Problem 100: Effective Support Size Estimation in the Dual Model

From Open Problems in Sublinear Algorithms
Jump to: navigation, search
Suggested by Oded Goldreich
Source WOLA 2019
Short link https://sublinear.info/100

For a probability distribution $p$ over a discrete domain $\Omega$, and a parameter $\varepsilon\in[0,1]$, denote by \[ \operatorname{ess}_\varepsilon(p) \stackrel{\rm def}{=} \min\{ \operatorname{supp}(q) : \operatorname{d}_{\rm TV}(p,q) \leq \varepsilon \} \] the $\varepsilon$-effective suport size of $p$, i.e., the smallest possible support size of any distribution $\varepsilon$-close to $p$. This turns out to be a more robust and interesting measure in general than the support of $p$, which is $\operatorname{ess}_0(p) = \operatorname{supp}(p)$. In recent work, Goldreich [Goldreich-19b] focused on the query complexity of approximating the effective support size of a discrete distribution provided via two oracles: sampling ($\textsf{samp}_p$), and query access (to the probability mass function), $\textsf{eval}_p$. In particular, the goal is, given parameters $\varepsilon$ and $\beta>1$, to output an $f(\varepsilon,\beta,n)$-factor approximation of $\operatorname{ess}_{\varepsilon'}(p)$, for some $\varepsilon' \in [\varepsilon,\beta\varepsilon]$.

In the aforementioned work, algorithms are obtained achieving (for constant $\beta>1$)
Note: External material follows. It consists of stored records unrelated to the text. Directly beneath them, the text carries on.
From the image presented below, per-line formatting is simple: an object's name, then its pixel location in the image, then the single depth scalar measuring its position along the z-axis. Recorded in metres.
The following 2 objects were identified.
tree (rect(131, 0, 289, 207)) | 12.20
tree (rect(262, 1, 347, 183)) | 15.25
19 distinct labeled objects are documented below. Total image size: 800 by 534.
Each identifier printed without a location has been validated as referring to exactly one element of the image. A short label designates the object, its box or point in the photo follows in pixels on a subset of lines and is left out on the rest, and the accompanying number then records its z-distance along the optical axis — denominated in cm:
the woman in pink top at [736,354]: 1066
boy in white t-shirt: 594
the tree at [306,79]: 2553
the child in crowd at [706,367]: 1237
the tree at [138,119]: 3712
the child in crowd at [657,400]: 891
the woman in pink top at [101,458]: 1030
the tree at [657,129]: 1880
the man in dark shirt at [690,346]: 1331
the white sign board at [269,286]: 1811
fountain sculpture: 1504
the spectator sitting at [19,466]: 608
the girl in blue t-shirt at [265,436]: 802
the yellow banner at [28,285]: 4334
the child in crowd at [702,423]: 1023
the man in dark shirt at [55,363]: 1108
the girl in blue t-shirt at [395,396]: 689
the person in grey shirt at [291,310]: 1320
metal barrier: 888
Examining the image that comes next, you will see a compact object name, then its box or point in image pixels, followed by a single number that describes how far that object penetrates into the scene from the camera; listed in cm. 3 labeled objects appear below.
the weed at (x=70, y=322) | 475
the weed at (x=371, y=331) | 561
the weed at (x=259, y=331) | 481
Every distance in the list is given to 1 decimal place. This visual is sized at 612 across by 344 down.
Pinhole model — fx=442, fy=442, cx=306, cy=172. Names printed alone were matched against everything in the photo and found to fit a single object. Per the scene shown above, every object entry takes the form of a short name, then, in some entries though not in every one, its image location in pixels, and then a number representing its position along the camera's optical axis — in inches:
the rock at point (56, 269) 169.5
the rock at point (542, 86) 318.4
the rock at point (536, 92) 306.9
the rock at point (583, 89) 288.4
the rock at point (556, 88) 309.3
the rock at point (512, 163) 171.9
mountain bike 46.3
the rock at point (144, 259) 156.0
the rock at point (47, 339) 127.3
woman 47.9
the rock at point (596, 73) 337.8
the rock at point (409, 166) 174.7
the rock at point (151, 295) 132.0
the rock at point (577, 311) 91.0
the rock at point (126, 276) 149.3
  • query complexity $\operatorname{poly}(1/\varepsilon)$ and approximation factor $f = O(\log\log\log\log(n/\varepsilon))$, that is, any constant number of iterated logarithms;
  • query complexity $\operatorname{poly}(\log^\ast n, 1/\varepsilon)$ even for approximation factor $f = O(1)$;

where $n \stackrel{\rm def}{=} \operatorname{ess}_\varepsilon(p)$. (As well as several other results interpolating between the two extremes.)

Question: Can one get the best of both worlds, and get rid of the $\log^\ast n$ to obtain query complexity $\operatorname{poly}(1/\varepsilon)$ and constant approximation factor?